Your goal: Could you rewrite the stretch from the start of the items through the line containing "title Source [82, 49, 1571, 257]", replacing "Identify" with "Locate" and leaving everything else unchanged?

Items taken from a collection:
** start **
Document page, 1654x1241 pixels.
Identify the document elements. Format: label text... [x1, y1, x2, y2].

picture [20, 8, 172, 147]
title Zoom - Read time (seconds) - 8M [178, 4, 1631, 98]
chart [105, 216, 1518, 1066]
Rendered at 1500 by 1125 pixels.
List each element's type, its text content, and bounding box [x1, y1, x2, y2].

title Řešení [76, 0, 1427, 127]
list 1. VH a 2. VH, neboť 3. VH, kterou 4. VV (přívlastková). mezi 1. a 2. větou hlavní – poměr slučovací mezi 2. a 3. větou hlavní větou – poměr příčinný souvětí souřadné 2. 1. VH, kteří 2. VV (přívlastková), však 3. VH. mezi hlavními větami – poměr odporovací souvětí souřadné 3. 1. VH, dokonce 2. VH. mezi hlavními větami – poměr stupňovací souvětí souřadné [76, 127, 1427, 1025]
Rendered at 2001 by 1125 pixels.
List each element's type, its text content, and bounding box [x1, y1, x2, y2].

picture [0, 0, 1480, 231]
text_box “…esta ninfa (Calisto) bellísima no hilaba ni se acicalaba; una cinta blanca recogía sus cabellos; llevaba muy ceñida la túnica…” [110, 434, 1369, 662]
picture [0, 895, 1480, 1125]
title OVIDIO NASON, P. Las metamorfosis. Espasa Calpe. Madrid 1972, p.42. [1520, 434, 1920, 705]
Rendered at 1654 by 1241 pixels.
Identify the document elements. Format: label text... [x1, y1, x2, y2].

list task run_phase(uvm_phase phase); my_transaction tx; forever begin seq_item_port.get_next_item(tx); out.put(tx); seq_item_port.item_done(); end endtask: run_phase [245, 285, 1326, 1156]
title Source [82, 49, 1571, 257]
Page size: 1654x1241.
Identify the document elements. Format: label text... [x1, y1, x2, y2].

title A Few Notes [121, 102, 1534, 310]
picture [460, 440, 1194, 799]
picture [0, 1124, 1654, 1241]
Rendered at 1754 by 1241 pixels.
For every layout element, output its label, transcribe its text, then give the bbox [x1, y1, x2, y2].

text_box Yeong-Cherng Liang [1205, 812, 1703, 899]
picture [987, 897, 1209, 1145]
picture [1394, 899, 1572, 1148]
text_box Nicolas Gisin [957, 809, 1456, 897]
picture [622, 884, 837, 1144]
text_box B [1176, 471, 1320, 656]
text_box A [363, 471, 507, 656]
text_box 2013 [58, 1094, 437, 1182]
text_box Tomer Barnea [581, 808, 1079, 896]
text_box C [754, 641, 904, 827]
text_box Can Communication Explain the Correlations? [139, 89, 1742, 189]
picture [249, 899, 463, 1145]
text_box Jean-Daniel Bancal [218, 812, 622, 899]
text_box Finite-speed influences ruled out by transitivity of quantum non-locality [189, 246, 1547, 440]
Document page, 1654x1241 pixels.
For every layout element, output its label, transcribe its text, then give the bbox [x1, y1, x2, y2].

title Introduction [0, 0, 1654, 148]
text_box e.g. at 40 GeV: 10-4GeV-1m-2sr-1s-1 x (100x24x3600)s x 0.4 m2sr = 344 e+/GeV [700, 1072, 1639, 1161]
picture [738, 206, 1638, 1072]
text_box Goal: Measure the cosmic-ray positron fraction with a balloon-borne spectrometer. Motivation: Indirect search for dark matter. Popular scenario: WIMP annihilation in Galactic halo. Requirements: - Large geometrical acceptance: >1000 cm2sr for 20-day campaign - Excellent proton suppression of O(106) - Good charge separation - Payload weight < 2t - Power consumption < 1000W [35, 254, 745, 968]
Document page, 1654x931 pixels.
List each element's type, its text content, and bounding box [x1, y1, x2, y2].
** end **
Response to this task:
Document page, 1654x1241 pixels.
Locate the document elements. Format: label text... [x1, y1, x2, y2].

picture [20, 8, 172, 147]
title Zoom - Read time (seconds) - 8M [178, 4, 1631, 98]
chart [105, 216, 1518, 1066]
Rendered at 1500 by 1125 pixels.
List each element's type, its text content, and bounding box [x1, y1, x2, y2].

title Řešení [76, 0, 1427, 127]
list 1. VH a 2. VH, neboť 3. VH, kterou 4. VV (přívlastková). mezi 1. a 2. větou hlavní – poměr slučovací mezi 2. a 3. větou hlavní větou – poměr příčinný souvětí souřadné 2. 1. VH, kteří 2. VV (přívlastková), však 3. VH. mezi hlavními větami – poměr odporovací souvětí souřadné 3. 1. VH, dokonce 2. VH. mezi hlavními větami – poměr stupňovací souvětí souřadné [76, 127, 1427, 1025]
Rendered at 2001 by 1125 pixels.
List each element's type, its text content, and bounding box [x1, y1, x2, y2].

picture [0, 0, 1480, 231]
text_box “…esta ninfa (Calisto) bellísima no hilaba ni se acicalaba; una cinta blanca recogía sus cabellos; llevaba muy ceñida la túnica…” [110, 434, 1369, 662]
picture [0, 895, 1480, 1125]
title OVIDIO NASON, P. Las metamorfosis. Espasa Calpe. Madrid 1972, p.42. [1520, 434, 1920, 705]
Rendered at 1654 by 1241 pixels.
Locate the document elements. Format: label text... [x1, y1, x2, y2].

list task run_phase(uvm_phase phase); my_transaction tx; forever begin seq_item_port.get_next_item(tx); out.put(tx); seq_item_port.item_done(); end endtask: run_phase [245, 285, 1326, 1156]
title Source [82, 49, 1571, 257]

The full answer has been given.